How exactly did you record him over the phone from jail?
I figured out the coldest way to do it; I streamlined the process. It’s hard for you to hear the beat and record it through a phone—you’ve gotta have some kind of loop that won’t feed back into the mic or on my side. So I got the Beats Pill hooked up to my computer and directed the beat into the phone transmitter, and then the receiver audio hooked straight up to the computer. It created a loop where he was able to hear the beat in the headset and just rap into the mic piece of the GTL phone. But you have to remember that the loop also creates a lag, because the sound is getting to him late. So I had to figure out how to make him think he was rapping on beat and then massage the vocals so it lined up.
How did you make sure he was hitting the beat on time?
Drakeo’s memory and timing is fucking astounding, to be honest with you. He’s a real artist, a real rapper. He hears it and remembers his cadence. He’s on beat for the most part. The only thing I had to fix was small little nuances in the vocals, because there’s noise that’s in the phone already.

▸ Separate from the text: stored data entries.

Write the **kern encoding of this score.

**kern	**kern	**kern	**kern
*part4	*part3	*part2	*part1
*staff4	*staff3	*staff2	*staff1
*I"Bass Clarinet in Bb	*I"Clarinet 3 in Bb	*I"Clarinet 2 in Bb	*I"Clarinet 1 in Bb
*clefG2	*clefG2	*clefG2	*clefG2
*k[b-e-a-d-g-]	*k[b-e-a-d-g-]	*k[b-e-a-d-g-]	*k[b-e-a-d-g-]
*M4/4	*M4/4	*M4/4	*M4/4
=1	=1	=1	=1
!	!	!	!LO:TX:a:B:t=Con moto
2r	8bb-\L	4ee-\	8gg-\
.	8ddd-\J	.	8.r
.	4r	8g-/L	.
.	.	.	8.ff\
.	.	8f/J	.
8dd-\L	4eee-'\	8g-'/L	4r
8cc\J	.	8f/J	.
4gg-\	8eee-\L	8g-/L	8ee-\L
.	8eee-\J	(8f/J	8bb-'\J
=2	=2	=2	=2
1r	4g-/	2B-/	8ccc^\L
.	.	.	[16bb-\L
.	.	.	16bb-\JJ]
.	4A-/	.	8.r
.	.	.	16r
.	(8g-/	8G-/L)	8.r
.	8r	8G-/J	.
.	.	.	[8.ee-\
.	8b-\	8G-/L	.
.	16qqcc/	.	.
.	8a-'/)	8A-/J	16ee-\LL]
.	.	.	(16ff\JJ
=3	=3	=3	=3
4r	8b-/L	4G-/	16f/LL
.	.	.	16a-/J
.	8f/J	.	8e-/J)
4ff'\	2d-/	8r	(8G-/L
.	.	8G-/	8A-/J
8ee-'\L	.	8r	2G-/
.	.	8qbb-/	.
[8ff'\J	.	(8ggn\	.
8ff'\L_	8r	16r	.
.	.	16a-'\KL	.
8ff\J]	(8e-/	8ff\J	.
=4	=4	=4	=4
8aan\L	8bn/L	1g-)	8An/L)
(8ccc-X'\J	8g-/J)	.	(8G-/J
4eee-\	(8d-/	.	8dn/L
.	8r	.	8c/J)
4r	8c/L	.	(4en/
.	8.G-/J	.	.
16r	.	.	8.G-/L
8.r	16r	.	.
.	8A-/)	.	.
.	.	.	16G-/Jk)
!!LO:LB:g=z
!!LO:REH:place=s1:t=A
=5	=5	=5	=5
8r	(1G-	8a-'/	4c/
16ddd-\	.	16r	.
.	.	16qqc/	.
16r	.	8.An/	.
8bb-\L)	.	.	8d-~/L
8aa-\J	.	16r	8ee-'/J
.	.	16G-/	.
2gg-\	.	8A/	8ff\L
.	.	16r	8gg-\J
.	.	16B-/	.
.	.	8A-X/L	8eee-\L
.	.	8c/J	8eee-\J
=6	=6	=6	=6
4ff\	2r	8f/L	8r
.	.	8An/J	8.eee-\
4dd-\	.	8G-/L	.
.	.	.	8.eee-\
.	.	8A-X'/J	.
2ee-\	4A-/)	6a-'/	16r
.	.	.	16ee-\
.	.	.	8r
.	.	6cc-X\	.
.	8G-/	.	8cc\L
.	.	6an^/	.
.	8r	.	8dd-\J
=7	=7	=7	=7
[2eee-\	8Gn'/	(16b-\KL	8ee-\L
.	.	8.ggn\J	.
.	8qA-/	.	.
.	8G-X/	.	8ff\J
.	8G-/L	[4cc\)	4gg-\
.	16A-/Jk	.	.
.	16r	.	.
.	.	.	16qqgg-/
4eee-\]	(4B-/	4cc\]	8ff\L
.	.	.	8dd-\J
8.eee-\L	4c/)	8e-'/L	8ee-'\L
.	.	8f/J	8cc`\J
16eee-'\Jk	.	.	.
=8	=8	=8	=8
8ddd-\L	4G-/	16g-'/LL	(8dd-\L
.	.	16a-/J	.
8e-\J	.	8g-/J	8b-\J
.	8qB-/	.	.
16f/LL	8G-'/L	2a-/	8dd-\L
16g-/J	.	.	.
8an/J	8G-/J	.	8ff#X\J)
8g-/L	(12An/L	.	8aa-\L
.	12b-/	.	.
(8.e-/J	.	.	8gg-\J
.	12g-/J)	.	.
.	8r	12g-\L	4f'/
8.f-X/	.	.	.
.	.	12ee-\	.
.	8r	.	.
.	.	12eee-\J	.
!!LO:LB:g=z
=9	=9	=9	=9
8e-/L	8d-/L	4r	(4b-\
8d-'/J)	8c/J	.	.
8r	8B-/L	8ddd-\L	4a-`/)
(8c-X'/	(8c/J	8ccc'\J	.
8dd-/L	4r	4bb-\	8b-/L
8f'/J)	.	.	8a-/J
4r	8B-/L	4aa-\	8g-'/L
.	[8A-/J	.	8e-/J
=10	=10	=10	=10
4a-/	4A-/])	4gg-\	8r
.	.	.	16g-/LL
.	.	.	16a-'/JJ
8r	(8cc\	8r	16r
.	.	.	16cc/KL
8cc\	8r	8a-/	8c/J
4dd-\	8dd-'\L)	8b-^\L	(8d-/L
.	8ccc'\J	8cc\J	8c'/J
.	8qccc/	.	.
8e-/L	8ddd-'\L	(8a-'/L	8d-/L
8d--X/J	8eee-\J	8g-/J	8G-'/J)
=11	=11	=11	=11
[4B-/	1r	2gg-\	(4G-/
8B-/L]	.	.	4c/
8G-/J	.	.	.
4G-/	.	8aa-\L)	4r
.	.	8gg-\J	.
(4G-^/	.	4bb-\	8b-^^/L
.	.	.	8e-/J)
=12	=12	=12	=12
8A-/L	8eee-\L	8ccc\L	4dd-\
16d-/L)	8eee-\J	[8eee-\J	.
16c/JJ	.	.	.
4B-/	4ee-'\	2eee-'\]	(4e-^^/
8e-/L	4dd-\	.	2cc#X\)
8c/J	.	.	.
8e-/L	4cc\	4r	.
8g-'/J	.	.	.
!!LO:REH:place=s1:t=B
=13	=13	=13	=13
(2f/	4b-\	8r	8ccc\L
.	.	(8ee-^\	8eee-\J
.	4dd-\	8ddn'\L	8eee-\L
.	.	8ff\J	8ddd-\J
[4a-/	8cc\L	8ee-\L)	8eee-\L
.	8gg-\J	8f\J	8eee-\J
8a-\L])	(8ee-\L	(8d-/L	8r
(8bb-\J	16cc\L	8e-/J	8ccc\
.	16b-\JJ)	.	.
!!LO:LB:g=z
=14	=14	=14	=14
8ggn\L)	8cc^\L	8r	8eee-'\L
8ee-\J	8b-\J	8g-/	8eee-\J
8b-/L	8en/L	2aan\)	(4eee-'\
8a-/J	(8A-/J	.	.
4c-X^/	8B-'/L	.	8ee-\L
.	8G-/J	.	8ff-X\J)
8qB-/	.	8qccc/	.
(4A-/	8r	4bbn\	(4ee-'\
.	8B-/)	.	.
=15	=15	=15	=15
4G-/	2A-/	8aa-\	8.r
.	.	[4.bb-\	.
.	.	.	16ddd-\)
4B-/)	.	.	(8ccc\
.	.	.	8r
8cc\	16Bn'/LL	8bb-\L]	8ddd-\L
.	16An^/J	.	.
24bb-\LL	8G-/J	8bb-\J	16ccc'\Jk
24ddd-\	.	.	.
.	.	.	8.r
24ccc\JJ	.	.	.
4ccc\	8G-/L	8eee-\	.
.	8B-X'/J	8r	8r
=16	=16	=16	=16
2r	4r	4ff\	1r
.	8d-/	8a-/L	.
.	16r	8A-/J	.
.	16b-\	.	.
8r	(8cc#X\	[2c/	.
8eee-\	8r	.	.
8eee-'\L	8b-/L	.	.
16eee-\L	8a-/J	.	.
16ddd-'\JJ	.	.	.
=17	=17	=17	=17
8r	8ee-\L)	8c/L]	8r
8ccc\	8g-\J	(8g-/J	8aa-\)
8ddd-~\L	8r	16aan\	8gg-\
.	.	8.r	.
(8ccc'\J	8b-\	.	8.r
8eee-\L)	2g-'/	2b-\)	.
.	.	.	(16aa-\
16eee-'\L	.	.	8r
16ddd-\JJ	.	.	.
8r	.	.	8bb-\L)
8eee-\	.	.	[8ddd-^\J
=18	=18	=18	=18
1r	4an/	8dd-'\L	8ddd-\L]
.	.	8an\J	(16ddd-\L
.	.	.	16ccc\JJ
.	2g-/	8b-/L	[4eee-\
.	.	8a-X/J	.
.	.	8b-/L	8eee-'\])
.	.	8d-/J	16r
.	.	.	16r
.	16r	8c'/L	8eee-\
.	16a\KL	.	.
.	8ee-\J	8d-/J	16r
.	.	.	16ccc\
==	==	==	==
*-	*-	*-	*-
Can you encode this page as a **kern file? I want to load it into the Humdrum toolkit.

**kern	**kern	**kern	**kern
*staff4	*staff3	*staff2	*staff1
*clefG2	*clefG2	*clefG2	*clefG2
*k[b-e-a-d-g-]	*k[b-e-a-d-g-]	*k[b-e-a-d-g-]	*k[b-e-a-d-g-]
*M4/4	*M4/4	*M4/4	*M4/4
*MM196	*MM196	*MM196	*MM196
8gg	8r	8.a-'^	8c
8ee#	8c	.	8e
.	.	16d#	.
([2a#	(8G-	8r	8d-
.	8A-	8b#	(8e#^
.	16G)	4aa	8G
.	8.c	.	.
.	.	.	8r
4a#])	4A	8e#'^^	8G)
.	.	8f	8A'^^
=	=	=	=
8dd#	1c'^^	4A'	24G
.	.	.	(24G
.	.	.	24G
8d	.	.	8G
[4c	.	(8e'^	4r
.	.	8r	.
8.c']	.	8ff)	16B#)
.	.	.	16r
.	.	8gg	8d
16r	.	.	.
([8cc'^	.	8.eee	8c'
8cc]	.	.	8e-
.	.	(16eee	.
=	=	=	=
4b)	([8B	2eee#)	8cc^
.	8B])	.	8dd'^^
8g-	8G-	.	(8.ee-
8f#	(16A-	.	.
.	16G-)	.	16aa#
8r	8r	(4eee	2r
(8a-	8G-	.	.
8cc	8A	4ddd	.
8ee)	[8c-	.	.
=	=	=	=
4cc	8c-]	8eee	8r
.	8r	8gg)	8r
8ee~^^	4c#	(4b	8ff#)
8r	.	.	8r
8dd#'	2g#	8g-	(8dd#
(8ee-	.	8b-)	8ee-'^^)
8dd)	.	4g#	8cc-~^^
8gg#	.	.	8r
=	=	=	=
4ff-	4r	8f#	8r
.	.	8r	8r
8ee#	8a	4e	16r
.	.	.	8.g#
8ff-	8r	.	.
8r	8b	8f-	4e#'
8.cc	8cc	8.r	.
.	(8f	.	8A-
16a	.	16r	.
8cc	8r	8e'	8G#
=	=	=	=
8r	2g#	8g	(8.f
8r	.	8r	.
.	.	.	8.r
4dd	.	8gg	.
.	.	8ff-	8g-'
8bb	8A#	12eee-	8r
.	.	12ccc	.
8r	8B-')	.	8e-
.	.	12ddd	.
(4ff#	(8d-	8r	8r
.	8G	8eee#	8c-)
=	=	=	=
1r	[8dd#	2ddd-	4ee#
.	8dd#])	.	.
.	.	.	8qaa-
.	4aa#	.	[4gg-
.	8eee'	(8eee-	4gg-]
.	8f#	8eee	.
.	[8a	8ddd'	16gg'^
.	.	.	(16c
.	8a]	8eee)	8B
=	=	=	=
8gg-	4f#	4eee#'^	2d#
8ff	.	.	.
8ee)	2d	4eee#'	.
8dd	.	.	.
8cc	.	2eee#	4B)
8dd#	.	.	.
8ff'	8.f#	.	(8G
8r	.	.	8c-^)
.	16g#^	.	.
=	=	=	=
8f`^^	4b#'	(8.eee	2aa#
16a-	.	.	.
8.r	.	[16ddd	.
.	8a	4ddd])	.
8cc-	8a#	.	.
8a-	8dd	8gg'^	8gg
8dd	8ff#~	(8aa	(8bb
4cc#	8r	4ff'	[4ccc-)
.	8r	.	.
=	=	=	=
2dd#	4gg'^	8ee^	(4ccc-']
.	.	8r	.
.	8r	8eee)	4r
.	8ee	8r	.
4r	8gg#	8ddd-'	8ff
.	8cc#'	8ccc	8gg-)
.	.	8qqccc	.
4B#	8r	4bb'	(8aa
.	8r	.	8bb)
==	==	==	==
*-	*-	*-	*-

It seemed like it was the holy trinity: me, Drakeo, and [engineer] Navin [Upamaka]. Navin did the heavy lifting on the actual science; I handled the rhythmic situation. I sent the vocals over, lined up how they needed to sound, and then we went back and forth for two weeks, because Navin is in L.A. right now, and I’m in Atlanta. It made it a little difficult because I tend to be over his shoulder like, “Nah, do it like this or like that.” But Navin know what he doing, as you can see.
How much did you guys end up having to pay GTL to record this?
Man! GTL is like 25 cents a minute. It’s been hundreds. This tape was very expensive. It was like two calls per song, then more calls afterwards getting everything lined up. Then we was on the phone politicking and all that. It was a lot.
There’s something fucked up about the prison system essentially profiting off your art.
Yeah, they did, but we tryna reverse that: Let me get that back, man. Let me recoup my investment. But yeah, that’s just glorified slavery. That’s all they tryna do. 13th amendment. They make it OK to enslave our brothers. They slap BS charges and felonies on you, now you’re part of the system.
Do you still plan on releasing more music together?
Oh yeah. We already recorded more songs. And they’re fire. I guarantee it. I got new beats I’ve been making since the tape. We was just like, “Man, we just gon’ keep going.” So we started making part two. We just giving the people some time to digest this one. And then they just moved Drakeo to another [housing] module at the jail, so we’ve got to get over that hurdle too. They trying to stop us. They don’t like what we doing.